Programming Assignment 1: WordNet

WordNet is a semantic lexicon for the English language that computational linguists and cognitive scientists use extensively. For example, WordNet was a key component in IBM’s Jeopardy-playing Watson computer system. WordNet groups words into sets of synonyms called synsets. For example, { AND circuit, AND gate } is a synset that represent a logical gate that fires only when all of its inputs fire. WordNet also describes semantic relationships between synsets. One such relationship is the is-a relationship, which connects a hyponym (more specific synset) to a hypernym (more general synset). For example, the synset { gate, logic gate } is a hypernym of { AND circuit, AND gate } because an AND gate is a kind of logic gate.
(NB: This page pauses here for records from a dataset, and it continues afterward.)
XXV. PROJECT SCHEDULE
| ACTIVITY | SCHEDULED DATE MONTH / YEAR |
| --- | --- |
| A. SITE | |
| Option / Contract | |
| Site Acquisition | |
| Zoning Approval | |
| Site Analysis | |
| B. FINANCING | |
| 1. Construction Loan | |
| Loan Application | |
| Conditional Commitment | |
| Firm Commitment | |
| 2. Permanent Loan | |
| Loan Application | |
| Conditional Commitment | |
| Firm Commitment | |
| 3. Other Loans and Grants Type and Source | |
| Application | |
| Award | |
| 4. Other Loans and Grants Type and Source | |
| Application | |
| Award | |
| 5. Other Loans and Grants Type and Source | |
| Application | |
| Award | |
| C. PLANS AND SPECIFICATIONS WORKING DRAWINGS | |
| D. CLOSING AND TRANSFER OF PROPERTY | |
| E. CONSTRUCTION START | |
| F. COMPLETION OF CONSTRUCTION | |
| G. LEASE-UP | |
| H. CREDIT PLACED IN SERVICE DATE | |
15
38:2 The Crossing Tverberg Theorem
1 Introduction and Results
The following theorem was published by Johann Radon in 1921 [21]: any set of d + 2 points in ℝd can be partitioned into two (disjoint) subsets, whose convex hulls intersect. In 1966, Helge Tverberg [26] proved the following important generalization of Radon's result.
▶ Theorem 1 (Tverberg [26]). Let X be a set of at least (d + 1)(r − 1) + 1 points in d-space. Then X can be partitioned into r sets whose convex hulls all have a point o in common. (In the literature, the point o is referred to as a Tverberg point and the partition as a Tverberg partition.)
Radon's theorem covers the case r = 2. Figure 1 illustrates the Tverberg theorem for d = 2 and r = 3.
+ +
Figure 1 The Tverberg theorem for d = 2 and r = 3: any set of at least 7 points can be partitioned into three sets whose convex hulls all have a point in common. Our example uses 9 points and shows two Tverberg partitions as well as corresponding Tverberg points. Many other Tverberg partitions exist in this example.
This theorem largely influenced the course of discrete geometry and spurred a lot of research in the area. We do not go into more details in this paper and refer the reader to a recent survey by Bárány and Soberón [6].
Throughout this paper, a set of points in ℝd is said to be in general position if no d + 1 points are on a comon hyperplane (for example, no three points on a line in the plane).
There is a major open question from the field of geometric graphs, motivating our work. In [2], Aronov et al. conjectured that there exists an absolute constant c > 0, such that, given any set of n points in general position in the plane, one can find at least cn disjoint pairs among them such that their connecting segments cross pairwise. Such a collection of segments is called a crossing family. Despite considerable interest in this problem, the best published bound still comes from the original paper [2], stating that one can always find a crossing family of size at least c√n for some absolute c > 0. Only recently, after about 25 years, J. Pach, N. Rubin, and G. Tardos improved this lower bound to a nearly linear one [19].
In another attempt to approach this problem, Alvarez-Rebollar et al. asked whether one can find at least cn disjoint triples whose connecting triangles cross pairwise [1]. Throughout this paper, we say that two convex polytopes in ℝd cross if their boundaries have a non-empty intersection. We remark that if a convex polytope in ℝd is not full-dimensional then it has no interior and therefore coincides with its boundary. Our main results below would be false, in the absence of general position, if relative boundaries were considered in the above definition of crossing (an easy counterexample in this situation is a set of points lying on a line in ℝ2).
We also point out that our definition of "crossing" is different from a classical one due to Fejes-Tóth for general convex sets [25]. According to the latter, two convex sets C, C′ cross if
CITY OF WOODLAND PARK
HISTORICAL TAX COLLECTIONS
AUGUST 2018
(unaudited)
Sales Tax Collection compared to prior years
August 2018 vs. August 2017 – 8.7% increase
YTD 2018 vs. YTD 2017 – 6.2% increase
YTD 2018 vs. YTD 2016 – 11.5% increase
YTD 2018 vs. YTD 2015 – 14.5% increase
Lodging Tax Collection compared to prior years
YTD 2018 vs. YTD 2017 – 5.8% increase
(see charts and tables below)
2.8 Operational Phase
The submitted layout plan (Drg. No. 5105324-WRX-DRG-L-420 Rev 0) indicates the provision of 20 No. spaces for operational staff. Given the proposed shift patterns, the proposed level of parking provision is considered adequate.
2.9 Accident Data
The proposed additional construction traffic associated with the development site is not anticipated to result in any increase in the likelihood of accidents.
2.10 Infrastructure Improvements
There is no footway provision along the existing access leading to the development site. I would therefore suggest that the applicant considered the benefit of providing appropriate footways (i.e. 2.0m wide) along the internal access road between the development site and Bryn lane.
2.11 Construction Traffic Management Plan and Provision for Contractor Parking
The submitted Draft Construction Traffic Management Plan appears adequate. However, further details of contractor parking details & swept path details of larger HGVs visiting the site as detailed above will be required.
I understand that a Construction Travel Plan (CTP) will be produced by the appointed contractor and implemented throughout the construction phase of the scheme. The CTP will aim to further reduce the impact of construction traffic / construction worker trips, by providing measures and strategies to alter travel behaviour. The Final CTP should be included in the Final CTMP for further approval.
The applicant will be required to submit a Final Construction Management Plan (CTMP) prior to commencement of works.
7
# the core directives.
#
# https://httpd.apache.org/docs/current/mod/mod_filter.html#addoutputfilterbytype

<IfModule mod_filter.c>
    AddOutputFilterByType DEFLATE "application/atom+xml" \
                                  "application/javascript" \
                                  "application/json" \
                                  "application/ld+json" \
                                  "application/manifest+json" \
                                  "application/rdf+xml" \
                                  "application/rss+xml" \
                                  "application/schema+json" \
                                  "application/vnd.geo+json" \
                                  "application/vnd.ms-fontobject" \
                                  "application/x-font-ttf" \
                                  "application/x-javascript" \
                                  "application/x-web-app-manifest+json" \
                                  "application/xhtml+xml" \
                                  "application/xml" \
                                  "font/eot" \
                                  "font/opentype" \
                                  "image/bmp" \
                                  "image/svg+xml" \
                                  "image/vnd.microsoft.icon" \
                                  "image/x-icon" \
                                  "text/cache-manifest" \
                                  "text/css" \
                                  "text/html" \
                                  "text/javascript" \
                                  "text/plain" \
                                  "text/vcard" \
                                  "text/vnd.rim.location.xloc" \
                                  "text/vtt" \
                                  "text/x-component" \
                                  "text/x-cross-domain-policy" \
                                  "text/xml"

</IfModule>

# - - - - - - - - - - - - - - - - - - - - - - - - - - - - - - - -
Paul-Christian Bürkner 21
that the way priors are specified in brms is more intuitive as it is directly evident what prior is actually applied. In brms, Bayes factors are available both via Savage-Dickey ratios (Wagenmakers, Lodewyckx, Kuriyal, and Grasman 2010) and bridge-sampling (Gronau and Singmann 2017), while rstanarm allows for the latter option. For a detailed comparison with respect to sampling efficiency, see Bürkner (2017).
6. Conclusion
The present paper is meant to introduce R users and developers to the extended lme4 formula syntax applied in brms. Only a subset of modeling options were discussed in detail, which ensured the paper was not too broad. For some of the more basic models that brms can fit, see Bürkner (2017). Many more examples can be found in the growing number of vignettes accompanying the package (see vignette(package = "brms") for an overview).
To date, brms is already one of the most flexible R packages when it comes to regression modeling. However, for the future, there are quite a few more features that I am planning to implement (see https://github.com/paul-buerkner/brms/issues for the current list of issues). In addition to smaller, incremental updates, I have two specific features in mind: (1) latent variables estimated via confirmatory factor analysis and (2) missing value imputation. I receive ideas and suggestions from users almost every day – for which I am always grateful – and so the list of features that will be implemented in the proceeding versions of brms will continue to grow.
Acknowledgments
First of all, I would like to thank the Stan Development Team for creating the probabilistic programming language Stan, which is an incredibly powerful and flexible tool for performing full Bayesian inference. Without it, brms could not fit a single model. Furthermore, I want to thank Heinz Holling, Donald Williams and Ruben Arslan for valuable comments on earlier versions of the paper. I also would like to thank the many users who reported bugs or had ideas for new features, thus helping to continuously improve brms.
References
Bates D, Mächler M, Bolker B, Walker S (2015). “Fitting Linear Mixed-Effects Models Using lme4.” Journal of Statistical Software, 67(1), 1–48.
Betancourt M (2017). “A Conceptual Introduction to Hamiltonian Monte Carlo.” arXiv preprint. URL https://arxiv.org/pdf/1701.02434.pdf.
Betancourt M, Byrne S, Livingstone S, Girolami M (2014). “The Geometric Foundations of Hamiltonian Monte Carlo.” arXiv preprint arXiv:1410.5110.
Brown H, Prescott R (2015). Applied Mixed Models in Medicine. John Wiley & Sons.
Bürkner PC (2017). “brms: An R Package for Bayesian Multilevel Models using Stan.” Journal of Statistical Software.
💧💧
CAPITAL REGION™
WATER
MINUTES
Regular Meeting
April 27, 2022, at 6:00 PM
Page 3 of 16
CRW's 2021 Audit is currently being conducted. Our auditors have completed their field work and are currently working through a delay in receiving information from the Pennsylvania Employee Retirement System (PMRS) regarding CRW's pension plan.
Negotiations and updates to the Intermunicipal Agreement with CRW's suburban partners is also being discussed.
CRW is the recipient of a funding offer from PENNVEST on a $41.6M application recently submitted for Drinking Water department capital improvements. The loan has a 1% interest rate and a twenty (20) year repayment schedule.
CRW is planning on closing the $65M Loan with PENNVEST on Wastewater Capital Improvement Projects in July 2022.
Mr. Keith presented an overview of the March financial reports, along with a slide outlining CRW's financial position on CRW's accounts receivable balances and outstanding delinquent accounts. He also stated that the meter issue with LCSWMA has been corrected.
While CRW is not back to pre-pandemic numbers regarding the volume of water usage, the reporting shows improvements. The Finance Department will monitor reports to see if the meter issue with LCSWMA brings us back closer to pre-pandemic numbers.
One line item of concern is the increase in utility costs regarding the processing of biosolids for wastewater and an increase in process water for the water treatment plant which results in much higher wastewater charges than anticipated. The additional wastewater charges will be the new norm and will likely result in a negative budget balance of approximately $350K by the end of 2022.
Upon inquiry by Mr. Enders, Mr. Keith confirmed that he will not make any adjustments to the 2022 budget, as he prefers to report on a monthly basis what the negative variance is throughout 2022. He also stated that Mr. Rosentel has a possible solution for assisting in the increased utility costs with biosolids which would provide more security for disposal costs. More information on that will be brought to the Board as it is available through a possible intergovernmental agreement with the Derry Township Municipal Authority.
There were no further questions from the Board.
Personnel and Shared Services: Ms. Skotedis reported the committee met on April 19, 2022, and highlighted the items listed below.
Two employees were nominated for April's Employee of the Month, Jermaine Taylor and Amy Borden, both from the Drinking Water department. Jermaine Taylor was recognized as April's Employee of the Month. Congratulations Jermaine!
The WordNet digraph. Your first task is to build the WordNet digraph: each vertex v is an integer that represents a synset, and each directed edge v→w represents that w is a hypernym of v. The WordNet digraph is a rooted DAG: it is acyclic and has one vertex—the root—that is an ancestor of every other vertex. However, it is not necessarily a tree because a synset can have more than one hypernym. A small subgraph of the WordNet digraph appears below.

The WordNet input file formats. We now describe the two data files that you will use to create the WordNet digraph. The files are in comma-separated values (CSV) format: each line contains a sequence of fields, separated by commas.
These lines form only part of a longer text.